What is needed: Below is some material. Set down exactly the line where "Right hand at" appears and all lines after it, and stop at the last line.

*** Block opens ***

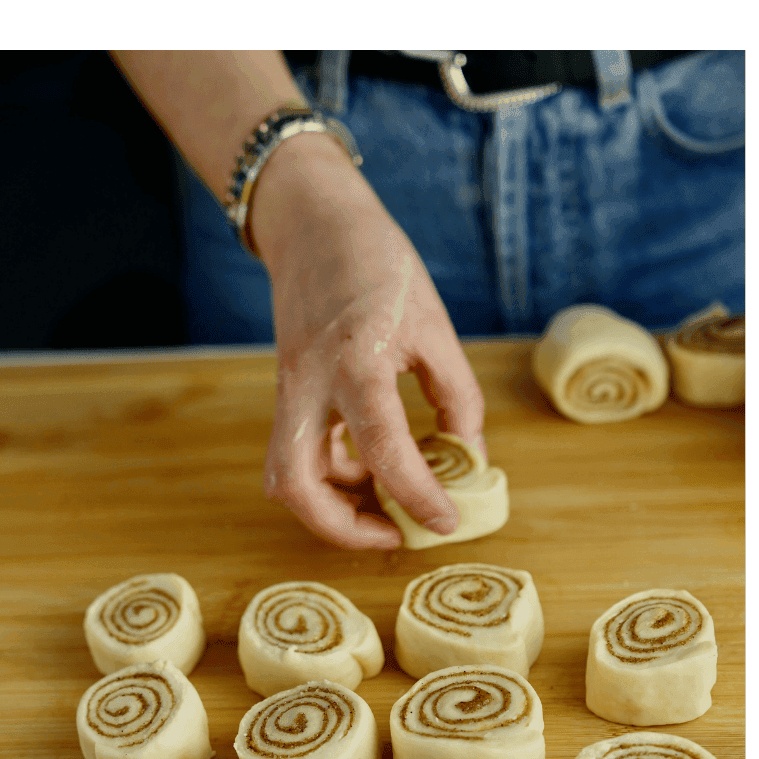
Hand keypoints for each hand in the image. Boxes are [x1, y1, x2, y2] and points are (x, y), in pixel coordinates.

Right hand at [251, 134, 485, 548]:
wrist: (313, 223)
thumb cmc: (378, 265)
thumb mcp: (435, 327)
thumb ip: (457, 397)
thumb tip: (470, 458)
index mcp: (356, 363)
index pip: (383, 450)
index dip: (416, 496)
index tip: (446, 521)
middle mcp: (310, 386)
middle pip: (298, 485)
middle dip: (342, 528)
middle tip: (393, 535)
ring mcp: (290, 393)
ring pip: (289, 477)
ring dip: (334, 506)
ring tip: (388, 506)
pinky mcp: (288, 395)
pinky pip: (299, 455)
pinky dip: (333, 477)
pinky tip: (372, 471)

*** Block closes ***

Exercise response:
Right hand at [251, 134, 485, 548]:
wrist: (313, 223)
thumb cmc: (378, 265)
thumb mcp: (435, 327)
thumb ip: (457, 397)
thumb tip: (470, 458)
index mcp: (356, 363)
index pip: (383, 450)
index dip: (416, 496)
index tip: (446, 521)
middle mcp: (310, 386)
middle pip: (298, 485)
middle dip: (342, 528)
middle tip: (393, 535)
ring mcp: (290, 393)
ring pip: (289, 477)
ring dip: (334, 506)
ring tip: (388, 506)
pinky mcp: (288, 395)
pinky pip: (299, 455)
pinky dip: (333, 477)
pinky tip: (372, 471)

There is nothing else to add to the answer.